Malcolm_Crum · August 30, 2021, 10:58pm

1. Caddy version (`caddy version`):

v2.4.3 h1:Y1FaV2N4WO3rBqxSYA8UZsZTQdN+PwcoOcAiZTM8C0I=

2. How I run Caddy:

a. System environment:

OSX 11.2.3 (20D91)

b. Command:

caddy run

d. My complete Caddyfile or JSON config:

:80 {
    reverse_proxy http://localhost:4568 {
        lb_try_duration 10s
    }
}

3. The problem I’m having:

I’m trying to achieve a dead simple zero downtime deployment, with just a single backend server. I noticed that Caddy will buffer my requests when my backend goes down with the lb_try_duration setting, which is really helpful - I don’t mind if users have delayed responses, as long as they don’t see errors.

However, I have an application that uses Spark (https://sparkjava.com/), which eagerly starts the server - if I register 10 routes, the web server will start serving content when the first route is loaded, and I try to query the tenth route when the first ones are still loading, I’ll get a 404.

What I imagined I could do was to set a health endpoint that just returns 200 and set it as my last loaded route in Spark. Then, when my service went down to restart, I’d have Caddy poll /health to verify it’s back up, then forward the requests on.
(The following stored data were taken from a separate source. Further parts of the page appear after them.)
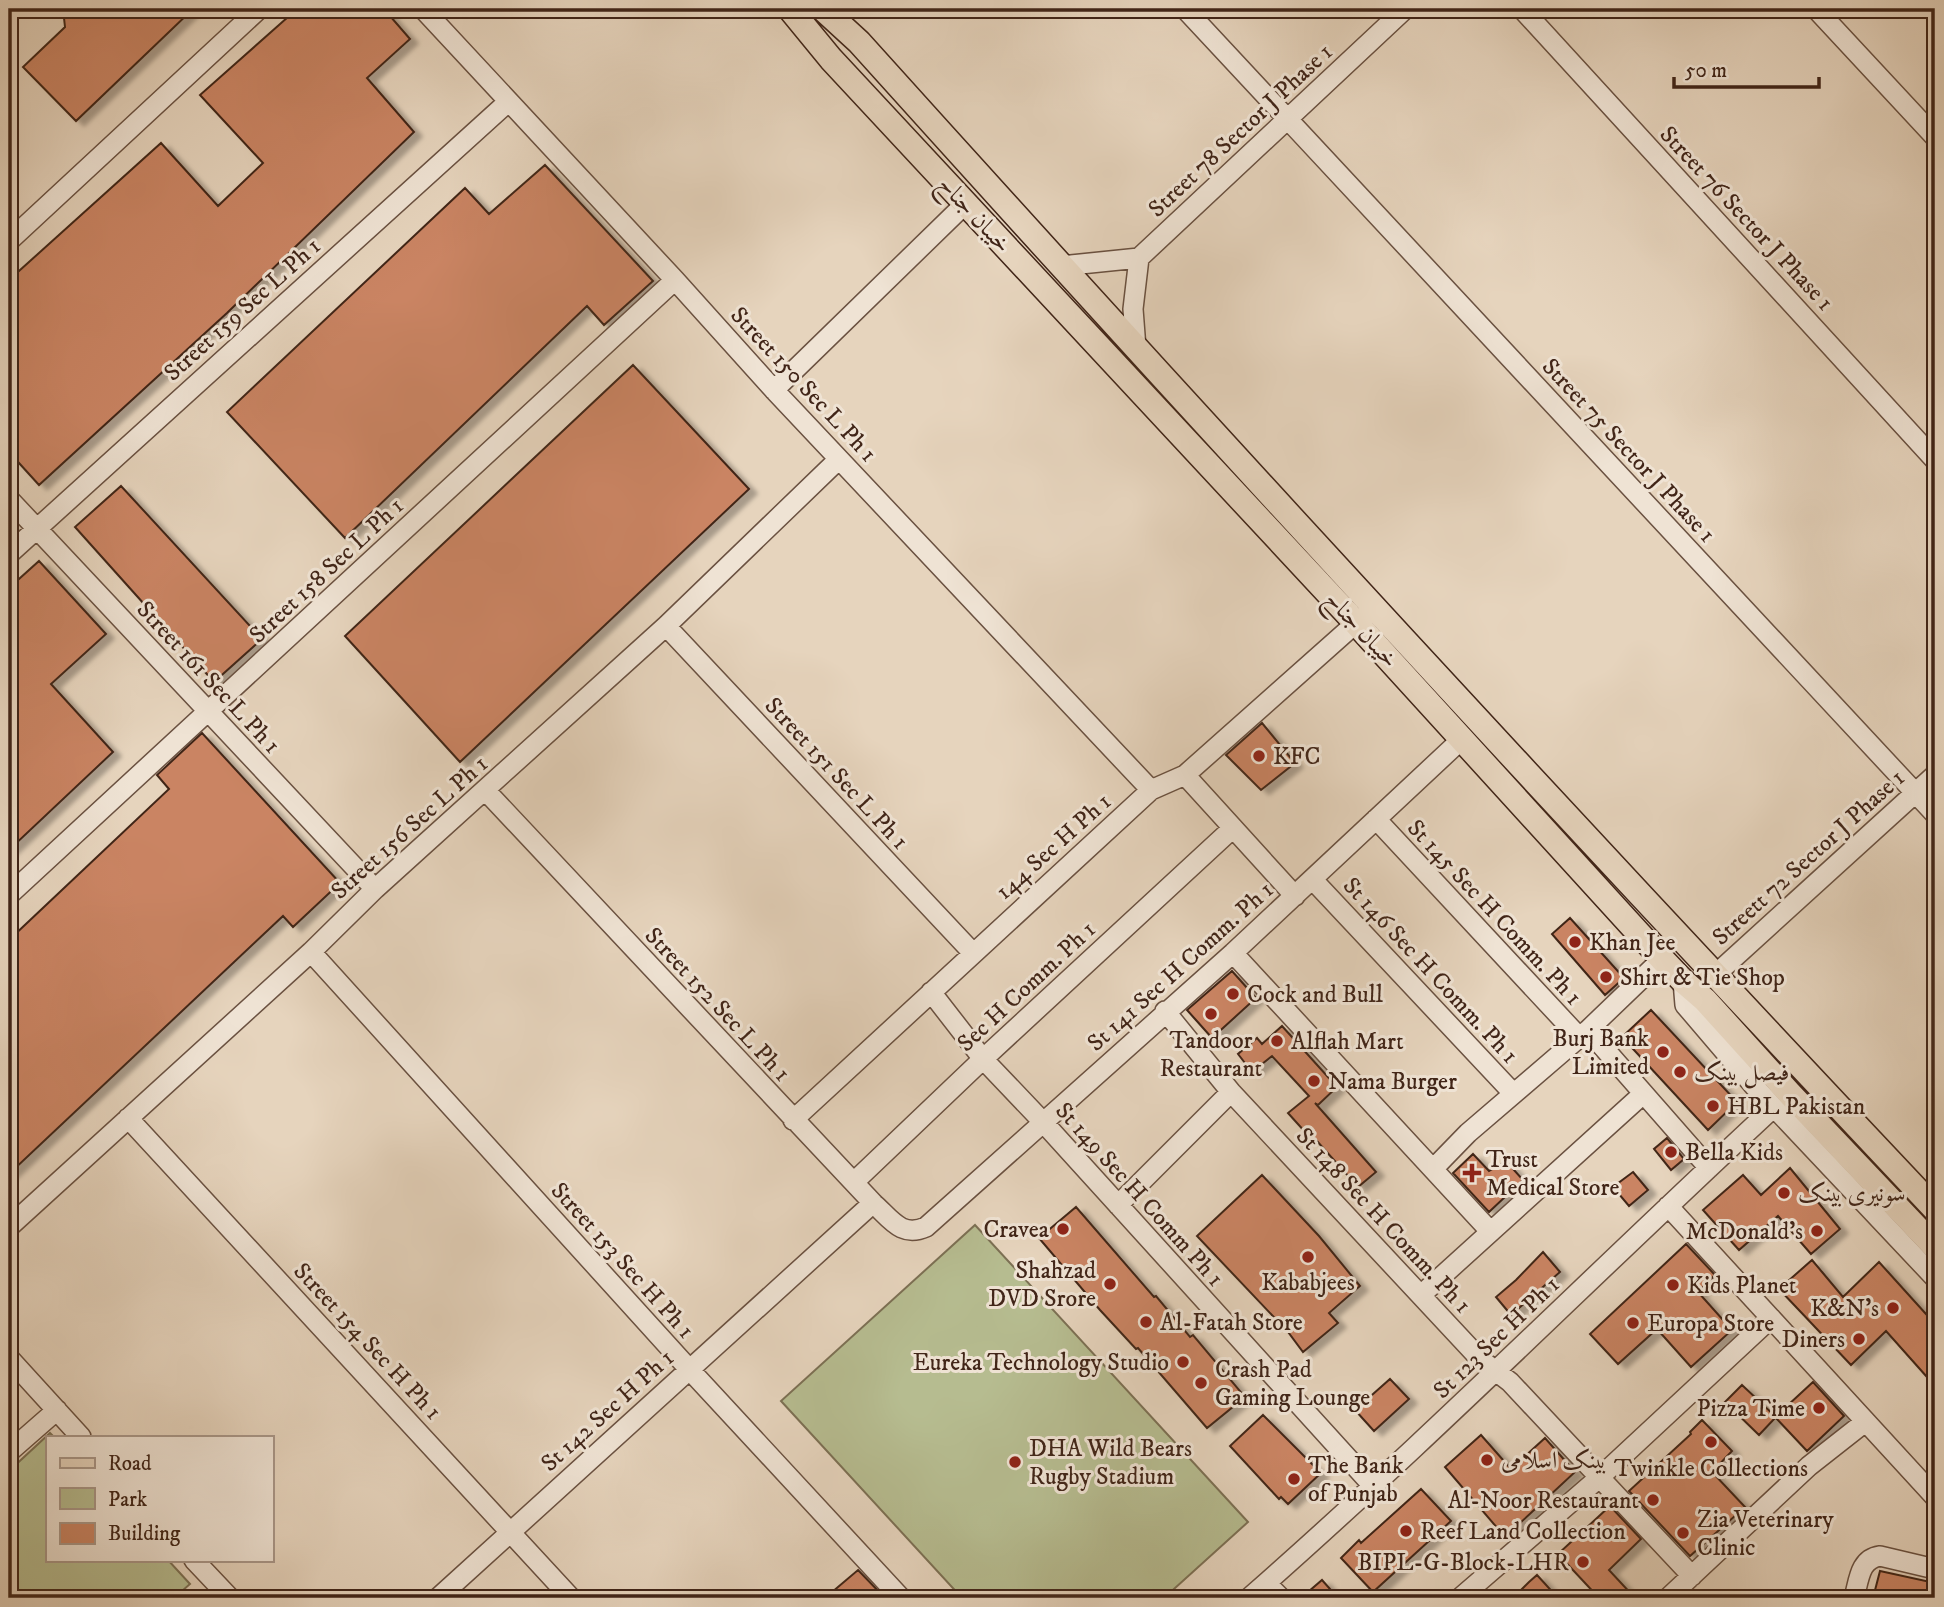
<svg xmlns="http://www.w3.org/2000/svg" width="1944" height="1607" viewBox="0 0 1944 1607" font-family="'IM FELL DW Pica',Amiri,serif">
	<defs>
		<filter id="shadow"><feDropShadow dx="8" dy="4.5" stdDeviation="2" flood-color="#0004"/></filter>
	</defs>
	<rect width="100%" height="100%" fill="#e6d4bd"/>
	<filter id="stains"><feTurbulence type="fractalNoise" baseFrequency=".00286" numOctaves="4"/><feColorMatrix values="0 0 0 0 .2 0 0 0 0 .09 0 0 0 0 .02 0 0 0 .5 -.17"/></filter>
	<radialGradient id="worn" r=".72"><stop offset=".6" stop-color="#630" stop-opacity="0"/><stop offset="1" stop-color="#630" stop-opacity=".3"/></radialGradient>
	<!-- green -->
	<path fill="#b6bc90" stroke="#7c7054" stroke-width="2" d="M975,1225l273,297 -84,76h-202l-181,-197z
		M50,1433l4,4h-7v123h121l22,24 -16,14h-165v-127z"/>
	<!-- building -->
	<path fill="#ca8463" stroke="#412518" stroke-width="2" filter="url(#shadow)" d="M63,9h130l-117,112 -53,-54 42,-40z
		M297,9h87l26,30 -43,39 47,54 -187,181 -188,172 -30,-33v-172l152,-137 57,63 45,-43 -63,-68z
		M545,165l108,116 -49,44 -17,-19 -242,232 -118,-126 238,-224 24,26z
		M633,365l116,124 -289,273 -115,-126z
		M121,486l141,153 -48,43 -139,-155z
		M39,561l67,73 -55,50 62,68 -104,98v-262z
		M1262,723l33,40 -34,27 -35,-35z
		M202,733l138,150 -47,44 -10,-11 -274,258v-234l160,-151 -12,-14z
		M1570,918l54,60 -19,17 -53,-61z
		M1232,971l24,27 -44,40 -25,-28z
		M1651,1010l86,92 -29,28 -86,-93z
		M1282,1026l55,61 -19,18 -3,-2 61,69 -18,15 -50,-56 -2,2 -18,-20 21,-17 -37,-40 -20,16 -14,-18 19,-16 5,6z
		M1667,1138l17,21 -13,11 -17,-21z
		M1473,1154l16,17 17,-10 17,19 -34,32 -36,-39z
		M1790,1168l50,61 -29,25 -33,-38 -39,34 -36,-40 40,-35 18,20z
		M1633,1172l15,18 -19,16 -16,-19z
		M1262,1175l57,61 41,50 -31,27 9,10 -35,29 -15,-20 -91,-96z
		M1076,1207l78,90 2,-1 34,41 3,-2 52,62 -38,31 -69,-80 -2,1 -36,-39 -61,-72z
		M1686,1244l29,31 -17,17 34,38 -41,37 -34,-38 -39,35 -28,-30z
		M1543,1252l17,20 -49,43 -15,-18 20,-17z
		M1812,1260l31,37 36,-35 56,62v62l-49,-55 -35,34 -72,-76z
		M1390,1379l19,20 -35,32 -19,-21z
		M1813,1382l31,34 -37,35 -32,-34z
		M1742,1385l34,32 -17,18 -34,-33z
		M1263,1415l58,58 -33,31 -7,-7 -2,2 -49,-53z
		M1702,1420l30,31 -20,21 33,35 -55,49 -61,-65 62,-57 -1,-2z
		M1481,1435l30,34 34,-31 30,34 -70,65 -60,-70z
		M1421,1489l30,32 -78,71 -32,-34 18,-18 2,3z
		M1610,1506l31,33 -32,31 26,28h-36l-41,-44z
		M858,1570l27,28h-60z
		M1880,1571l55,12v15h-62z
		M1537,1575l21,23h-45l16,-16z
		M1322,1580l16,18h-37z"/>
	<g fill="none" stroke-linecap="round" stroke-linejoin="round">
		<!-- minor casing -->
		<g stroke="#6a5141" stroke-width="22">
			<path id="minor" d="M423,9l252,271 99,110 377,400
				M1185,9l750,805
				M1522,9l413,451
				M1816,9l119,128
				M9,241l250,-232
				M1061,266l78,-8
				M1136,348l-3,-39 6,-51 266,-249
				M774,390l191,-186
				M9,499l366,390
				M9,554l499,-452
				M666,626l306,326
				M1185,775l110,121
				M485,790l388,413c18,16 28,35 53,24l307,-274 230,-215
				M1376,819l203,218
				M1313,880l200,213
				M9,895l666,-615
				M311,952l378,417 212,229
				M1233,953l257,278
				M1715,975l220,-200
				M1683,981l2,24 70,82 180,191
				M931,992l52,67 60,63 331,365
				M1165,1011l66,81 249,267 30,23 182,194
				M1588,1030l121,138
				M128,1118l443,480
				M793,1120l358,-330 34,-15 171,-152
				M1433,1169l35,-36 120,-103 74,-71
				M854,1182l129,-123 250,-231
				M1118,1205l113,-113
				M1668,1206l267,291
				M9,1227l302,-275 64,-63 291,-263 173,-167
				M1421,1295l222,-201
				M9,1358l72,79
				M9,1452l48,-42
				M194,1560l36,38
				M1266,1583l15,15
				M438,1598l435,-395
				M1249,1598c180,-158 349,-328 525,-491
				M1460,1598l140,-121 171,-159
				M1668,1598l141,-132 56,-44
				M1854,1598c5,-17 5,-39 26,-42l55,13"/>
		</g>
		<!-- major casing -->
		<g stroke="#412518" stroke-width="27">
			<path id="major" d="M790,9l41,50 525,564 306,336 21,22 22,19 85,94 145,153
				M823,9l36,33c354,393 713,782 1076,1167"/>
		</g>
		<!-- minor -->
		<use href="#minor" stroke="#efe3d4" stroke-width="19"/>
		<!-- major -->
		<use href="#major" stroke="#e6d4bd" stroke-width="24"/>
	</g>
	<!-- markers -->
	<g fill="#8f2418" stroke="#efe3d4" stroke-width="2.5">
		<circle cx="1259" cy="756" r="7"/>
		<circle cx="1575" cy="942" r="7"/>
		<circle cx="1606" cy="977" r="7"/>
		<circle cx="1233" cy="994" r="7"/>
		<circle cx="1211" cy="1014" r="7"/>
		<circle cx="1277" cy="1041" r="7"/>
		<circle cx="1663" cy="1052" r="7"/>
		<circle cx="1680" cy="1072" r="7"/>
		<circle cx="1314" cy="1081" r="7"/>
		<circle cx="1713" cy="1106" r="7"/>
		<circle cx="1671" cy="1152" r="7"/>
		<path d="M1468.5 1162.5h7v7h7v7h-7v7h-7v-7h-7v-7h7z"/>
		<circle cx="1784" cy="1193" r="7"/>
		<circle cx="1063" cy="1229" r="7"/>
		<circle cx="1817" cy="1231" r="7"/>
		<circle cx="1308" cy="1257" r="7"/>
		<circle cx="1110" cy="1284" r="7"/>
		<circle cx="1673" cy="1285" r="7"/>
		<circle cx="1893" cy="1308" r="7"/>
		<circle cx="1146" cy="1322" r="7"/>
		<circle cx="1633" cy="1323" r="7"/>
		<circle cx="1859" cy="1339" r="7"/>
		<circle cx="1183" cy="1362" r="7"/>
		<circle cx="1201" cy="1383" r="7"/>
		<circle cx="1819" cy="1408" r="7"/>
		<circle cx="1711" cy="1442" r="7"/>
		<circle cx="1487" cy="1460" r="7"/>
		<circle cx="1015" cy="1462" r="7"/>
		<circle cx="1294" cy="1479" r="7"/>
		<circle cx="1653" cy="1500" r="7"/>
		<circle cx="1406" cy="1531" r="7"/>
		<circle cx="1683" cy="1533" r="7"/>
		<circle cx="1583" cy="1562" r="7"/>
	</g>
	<g text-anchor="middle" stroke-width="6" stroke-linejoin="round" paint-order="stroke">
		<!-- street labels -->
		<g font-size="24" fill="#412518" stroke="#efe3d4">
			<text transform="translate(1240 130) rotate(-43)" y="8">Street 78 Sector J Phase 1</text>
			<text transform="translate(975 214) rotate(47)" y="8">خیبان جناح</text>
			<text transform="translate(1747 218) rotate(47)" y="8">Street 76 Sector J Phase 1</text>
			<text transform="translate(242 309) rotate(-42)" y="8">Street 159 Sec L Ph 1</text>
			<text transform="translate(804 384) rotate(47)" y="8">Street 150 Sec L Ph 1</text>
			<text transform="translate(1629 450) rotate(47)" y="8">Street 75 Sector J Phase 1</text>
			<text transform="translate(326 570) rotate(-43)" y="8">Street 158 Sec L Ph 1</text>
			<text transform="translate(1362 629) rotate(47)" y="8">خیبان جناح</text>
			<text transform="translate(209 677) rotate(47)" y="8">Street 161 Sec L Ph 1</text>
			<text transform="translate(837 773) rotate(47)" y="8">Street 151 Sec L Ph 1</text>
			<text transform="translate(409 827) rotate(-42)" y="8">Street 156 Sec L Ph 1</text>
			<text transform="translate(1053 846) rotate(-42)" y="8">144 Sec H Ph 1</text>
			<text transform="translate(1808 857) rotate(-42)" y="8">Streett 72 Sector J Phase 1</text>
			<text transform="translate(1495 912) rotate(47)" y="8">St 145 Sec H Comm. Ph 1</text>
			<text transform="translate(1180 966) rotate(-42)" y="8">St 141 Sec H Comm. Ph 1</text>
			<text transform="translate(1431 970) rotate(47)" y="8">St 146 Sec H Comm. Ph 1</text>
			<text transform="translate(1026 986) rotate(-43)" y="8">Sec H Comm. Ph 1</text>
			<text transform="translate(718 1004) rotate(47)" y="8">Street 152 Sec L Ph 1</text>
			<text transform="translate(1140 1194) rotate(48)" y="8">St 149 Sec H Comm Ph 1</text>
			<text transform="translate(1384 1220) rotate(47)" y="8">St 148 Sec H Comm. Ph 1</text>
			<text transform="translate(623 1260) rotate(48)" y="8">Street 153 Sec H Ph 1</text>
			<text transform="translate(1496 1337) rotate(-44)" y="8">St 123 Sec H Ph 1</text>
			<text transform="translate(368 1341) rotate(47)" y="8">Street 154 Sec H Ph 1</text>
			<text transform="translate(607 1410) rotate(-42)" y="8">St 142 Sec H Ph 1</text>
		</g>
		<!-- poi labels -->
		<g font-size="24" fill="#412518" stroke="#efe3d4" text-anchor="start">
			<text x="1273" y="764">KFC</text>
			<text x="1589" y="950">Khan Jee</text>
			<text x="1620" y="985">Shirt &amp; Tie Shop</text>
			<text x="1247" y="1002">Cock and Bull</text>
			<text x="1649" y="1046" text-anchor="end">Burj Bank<tspan x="1649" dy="28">Limited</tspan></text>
			<text x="1211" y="1048" text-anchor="middle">Tandoor<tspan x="1211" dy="28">Restaurant</tspan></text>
			<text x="1291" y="1049">Alflah Mart</text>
			<text x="1694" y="1080">فیصل بینک</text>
			<text x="1328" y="1089">Nama Burger</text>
			<text x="1727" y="1114">HBL Pakistan</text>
			<text x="1685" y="1160">Bella Kids</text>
			<text x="1486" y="1167">Trust<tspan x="1486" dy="28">Medical Store</tspan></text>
			<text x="1798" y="1201">سونیری بینک</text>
			<text x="1049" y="1237" text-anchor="end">Cravea</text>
			<text x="1803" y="1239" text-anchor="end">McDonald's</text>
			<text x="1096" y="1278" text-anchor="end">Shahzad<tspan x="1096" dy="28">DVD Srore</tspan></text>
			<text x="1308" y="1290" text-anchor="middle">Kababjees</text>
			<text x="1687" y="1293">Kids Planet</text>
			<text x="1879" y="1316" text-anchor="end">K&amp;N's</text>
			<text x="1160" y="1330">Al-Fatah Store</text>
			<text x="1647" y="1331">Europa Store</text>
			<text x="1845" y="1347" text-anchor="end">Diners</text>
			<text x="1169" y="1370" text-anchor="end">Eureka Technology Studio</text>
			<text x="1215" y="1377">Crash Pad<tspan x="1215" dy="28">Gaming Lounge</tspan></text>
			<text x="1805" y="1416" text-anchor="end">Pizza Time</text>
			<text x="1029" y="1456">DHA Wild Bears<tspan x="1029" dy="28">Rugby Stadium</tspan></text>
			<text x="1501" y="1468">بینک اسلامی</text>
			<text x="1308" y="1473">The Bank<tspan x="1308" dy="28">of Punjab</tspan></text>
			<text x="1711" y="1476" text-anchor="middle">Twinkle Collections</text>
			<text x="1639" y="1508" text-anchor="end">Al-Noor Restaurant</text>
			<text x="1697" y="1527">Zia Veterinary<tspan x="1697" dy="28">Clinic</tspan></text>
			<text x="1420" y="1539">Reef Land Collection</text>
			<text x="1569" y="1570" text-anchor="end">BIPL-G-Block-LHR</text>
		</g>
	</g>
	<!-- margin -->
	<rect width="1944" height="1607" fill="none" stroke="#e6d4bd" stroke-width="35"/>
	<rect x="10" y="10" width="1923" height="1586" fill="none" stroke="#412518" stroke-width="3.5"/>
	<rect x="18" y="18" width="1909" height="1572" fill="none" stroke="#412518" stroke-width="2"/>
	<!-- legend -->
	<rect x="46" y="1436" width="228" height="126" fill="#efe3d4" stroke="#a99789" stroke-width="2"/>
	<rect x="60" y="1458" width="35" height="10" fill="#e6d4bd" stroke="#a99789" stroke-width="2"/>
	<text x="108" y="1470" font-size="21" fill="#412518">Road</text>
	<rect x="60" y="1488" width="35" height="21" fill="#b6bc90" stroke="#a99789" stroke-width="2"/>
	<text x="108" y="1506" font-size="21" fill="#412518">Park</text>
	<rect x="60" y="1523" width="35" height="21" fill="#ca8463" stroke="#a99789" stroke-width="2"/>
	<text x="108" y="1540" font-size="21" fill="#412518">Building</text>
	<!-- scale -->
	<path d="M1674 77v10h145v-10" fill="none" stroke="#412518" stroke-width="3.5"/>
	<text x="1685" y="77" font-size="21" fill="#412518" stroke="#efe3d4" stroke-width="5" paint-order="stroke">50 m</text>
	<rect width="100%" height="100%" filter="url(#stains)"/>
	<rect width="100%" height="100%" fill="url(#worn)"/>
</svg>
But I can’t figure out how to do this - it’s an odd combination of passive checks (to know it’s down) and active (to know it’s back up).

Is this possible?

francislavoie · August 31, 2021, 3:47am

Yeah, that can work fine. The upstream will only be marked healthy if both active and passive health checks say it’s good to go.

You’ll probably want to adjust the transport’s dial_timeout btw, because otherwise lb_try_duration might get missed from the timeout being greater than the try duration.

Malcolm_Crum · August 31, 2021, 8:16pm

Fantastic! It all works great. For reference, here’s what I went with:

my.domain.com {
     reverse_proxy http://localhost:4567 {
            lb_try_duration 60s
            fail_duration 1s
            health_uri /health
            health_interval 1s
    }
}

system · September 29, 2021, 10:58pm

This topic was automatically closed after 30 days. New replies are no longer allowed.